Puh, heikles Thema.
Wenn ich mir so das Handy meiner Mutter (~70) anschaue, wird mir auch manchmal angst und bange.
Was bei uns (!) geholfen hat: Man hat es ihr gezeigt, und sie hat es sich selbst beigebracht. Sie hatte aber auch den Willen dazu. Die Frau ist damals direkt von einem Sony Ericsson K750i auf ein Smartphone umgestiegen. Der Grund: Vorwerk/Thermomix hat es für Bestellungen etc. verlangt.

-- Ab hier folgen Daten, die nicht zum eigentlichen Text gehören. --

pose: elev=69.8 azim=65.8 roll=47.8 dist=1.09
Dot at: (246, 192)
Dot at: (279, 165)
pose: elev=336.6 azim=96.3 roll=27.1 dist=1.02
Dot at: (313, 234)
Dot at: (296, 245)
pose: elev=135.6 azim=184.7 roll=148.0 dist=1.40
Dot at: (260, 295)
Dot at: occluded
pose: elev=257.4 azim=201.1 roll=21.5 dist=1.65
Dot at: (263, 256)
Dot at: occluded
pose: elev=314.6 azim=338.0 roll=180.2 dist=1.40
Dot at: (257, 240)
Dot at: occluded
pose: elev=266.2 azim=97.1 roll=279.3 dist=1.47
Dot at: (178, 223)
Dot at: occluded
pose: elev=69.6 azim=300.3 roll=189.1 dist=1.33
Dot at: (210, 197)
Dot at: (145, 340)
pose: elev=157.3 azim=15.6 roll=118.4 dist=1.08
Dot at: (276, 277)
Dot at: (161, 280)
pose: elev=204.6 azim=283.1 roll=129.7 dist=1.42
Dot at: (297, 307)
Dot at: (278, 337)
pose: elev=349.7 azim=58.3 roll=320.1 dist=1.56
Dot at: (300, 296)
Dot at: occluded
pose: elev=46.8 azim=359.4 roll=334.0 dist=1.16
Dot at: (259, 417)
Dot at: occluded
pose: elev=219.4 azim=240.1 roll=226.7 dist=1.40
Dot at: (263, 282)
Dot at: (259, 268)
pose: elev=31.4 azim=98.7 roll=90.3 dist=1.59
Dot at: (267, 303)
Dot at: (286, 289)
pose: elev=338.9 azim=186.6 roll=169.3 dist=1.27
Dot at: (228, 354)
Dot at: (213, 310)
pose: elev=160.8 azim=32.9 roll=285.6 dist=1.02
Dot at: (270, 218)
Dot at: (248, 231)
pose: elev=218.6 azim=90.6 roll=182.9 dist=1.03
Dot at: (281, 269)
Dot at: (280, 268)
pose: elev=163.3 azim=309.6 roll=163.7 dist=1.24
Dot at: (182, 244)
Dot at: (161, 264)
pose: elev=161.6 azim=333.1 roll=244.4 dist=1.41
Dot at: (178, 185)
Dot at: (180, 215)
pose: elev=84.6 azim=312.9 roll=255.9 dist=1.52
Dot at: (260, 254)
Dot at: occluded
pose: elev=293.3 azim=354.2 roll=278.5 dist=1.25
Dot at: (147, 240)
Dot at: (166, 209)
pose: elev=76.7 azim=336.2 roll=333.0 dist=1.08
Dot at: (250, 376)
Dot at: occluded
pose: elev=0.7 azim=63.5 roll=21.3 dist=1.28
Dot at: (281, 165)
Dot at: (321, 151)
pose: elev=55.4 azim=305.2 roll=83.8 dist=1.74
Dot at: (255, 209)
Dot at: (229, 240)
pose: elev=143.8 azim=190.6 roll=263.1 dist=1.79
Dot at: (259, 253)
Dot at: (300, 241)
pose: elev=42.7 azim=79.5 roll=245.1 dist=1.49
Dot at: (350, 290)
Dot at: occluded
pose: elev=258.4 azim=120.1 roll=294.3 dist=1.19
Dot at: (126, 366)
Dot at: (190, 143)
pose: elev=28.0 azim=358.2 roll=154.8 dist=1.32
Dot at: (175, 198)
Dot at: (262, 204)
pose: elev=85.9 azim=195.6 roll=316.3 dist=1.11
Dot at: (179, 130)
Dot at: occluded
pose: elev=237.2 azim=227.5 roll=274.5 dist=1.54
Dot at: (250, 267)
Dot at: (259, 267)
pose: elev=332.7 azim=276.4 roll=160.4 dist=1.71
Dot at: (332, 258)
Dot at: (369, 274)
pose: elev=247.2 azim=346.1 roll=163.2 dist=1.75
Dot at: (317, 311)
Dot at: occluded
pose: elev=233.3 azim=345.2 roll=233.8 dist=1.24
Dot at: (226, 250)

Gelegentlich kommt mal der Anruf, dass XY nicht geht. Im Worst Case, z. B. bei Überweisungen etc., machen wir es halt schnell. Und Fixen dann das Problem, sobald es geht.
Wovor ich aber mehr Angst habe: Die Frau klickt bei allem auf „Ja“. Ich hatte am Wochenende ihr Handy in der Hand, um ihr mal „KI“ für ihre Stricksachen zu zeigen. Da waren alle möglichen Benachrichtigungen offen ... Ich habe ihr jetzt klargemacht, mindestens einmal die Woche den Knochen neu zu starten und nicht überall auf „Ja“ zu klicken.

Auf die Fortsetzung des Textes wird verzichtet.